The equation of the line will be in the form:

#y = mx+c#

where #m# is the slope (gradient) and #c# is the y-intercept.

To find the slope, we use:

#m=(y_2-y_1)/(x_2-x_1)#

It doesn't matter which point we decide is #(x_1,y_1)# and which we choose as #(x_2,y_2#, since the formula will work either way.

#m=(0-(-5))/(3-(-3))=5/6#

Now we can use the slope and the coordinates of one point - either will do - to find the y-intercept:

#y = mx+c#

#0 = 5/6(3)+c=15/6+c#

Rearranging:

#c=0-15/6=-15/6#

Over all, then, the equation of the line is:

#y = 5/6x-15/6#

Jul 6, 2017

The line is #y=5/6x-5/2.#

Explanation:

The general equation of a line is given by
$$y=mx+q$$
so we need to substitute our two points and solve the two equations that we will obtain.

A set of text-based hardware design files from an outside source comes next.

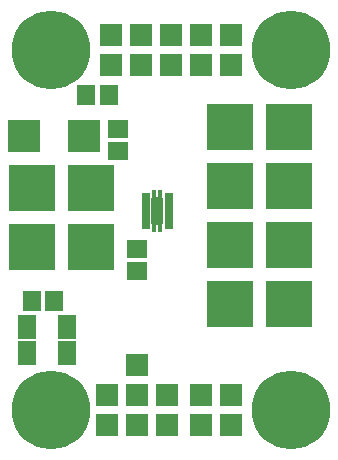
<source format=gbr>
G75*
G70*
%OFA0B0*%
%FSLAX24Y24*%
%IPPOS*%
%LPD*%
%AMOC8*
5,1,8,0,0,1.08239X$1,22.5*
%
%ADD10R,0.0277X0.0190*%
%ADD11R,0.0434X0.0867*%
%ADD12R,0.0178X0.0356*%
%ADD13C,0.0437*%
%ADD14R,0.1580X0.1580*%
%ADD15R,0.0671X0.0592*%
%ADD16R,0.0592X0.0671*%
%ADD17R,0.0730X0.0730*%
%ADD18R,0.1084X0.1064*%
%ADD19R,0.0631X0.0789*%
%ADD20C,0.2620*%
D10*
X005598Y008293D03*
X005598Y008490D03*
X005598Y008687D03*
X005598Y008883D03*
X005598Y009080D03*
X005598Y009277D03*
X006347Y009277D03*
X006347Y009080D03*
X006347Y008883D03*
X006347Y008687D03*
X006347Y008490D03*
X006347Y008293D03*
D11*
X005973Y008785D03*
D12*
X006071Y009316D03*
X005874Y009316D03*
X005874Y008254D03*
X006071Y008254D03*
D13*
X005973Y008509D03*
X005973Y008785D03*
X005973Y009061D03*
D14*
X003754Y009546D03*
X003754Y007577D03*
X001785Y007577D03*
X001785Y009546D03*
X008386Y009609D03*
X008386Y011577D03*
X010355Y011577D03*
X010355Y009609D03*
X010355Y007640D03*
X010355Y005672D03*
X008386Y005672D03*
X008386Y007640D03*
D15*
X005285Y007534D03*
X005285Y006786D03*
X004660Y010786D03*
X004660Y011534D03*
D16*
X004347Y012660D03*
X003598Y012660D03*
X002534Y005785D03*
X001786Y005785D03*
D17*
X004292Y002660D03*
X004292Y001660D03*
X005292Y001660D03*
X005292Y002660D03*
X005292Y003660D03*
X006292Y002660D03*
X006292Y001660D03*
X007410Y001660D03*
X007410Y002660D03*
X008410Y002660D03*
X008410Y001660D03*
X008410Y013660D03*
X008410Y014660D03*
X007410Y014660D03*
X007410Y013660D03*
X006410Y013660D03*
X006410Y014660D03*
X005410Y014660D03*
X005410Y013660D03*
X004410Y013660D03*
X004410Y014660D03*
D18*
X003529Y011285D03*
X001541Y011285D03*
D19*
X001616Y004910D03*
X001616Y004035D03*
X002954Y004035D03*
X002954Y004910D03*
D20*
X002410Y002160D03*
X010410Y002160D03*
X010410Y014160D03*
X002410Y014160D03*
M02*

</source>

First equation: the point is #(-3,-5)# it means that we have to substitute #x=-3# and #y=-5# obtaining
$$-5=-3m+q.$$
Second equation: the point is #(3,0)# it means that we have to substitute #x=3# and #y=0# obtaining
$$0=3m+q.$$

From the second equation we have
$$q=-3m$$
that we can substitute in the first equation obtaining
$$-5=-3m-3m$$
$$-5=-6m$$
$$5=6m$$
$$m=5/6$$
and, consequently
$$q=-3m=-3\times5/6=-5/2.$$
So the equation of the line is
$$y=5/6x-5/2.$$

To be sure that the line is correct we can substitute the two points and see that we obtain the identities. First point #(-3,-5)#

$$-5=-3\times5/6-5/2$$
$$-5=-5/2-5/2$$
$$-5=-5.$$

Second point #(3,0)#

$$0=3\times 5/6-5/2$$
$$0=5/2-5/2$$
$$0=0.$$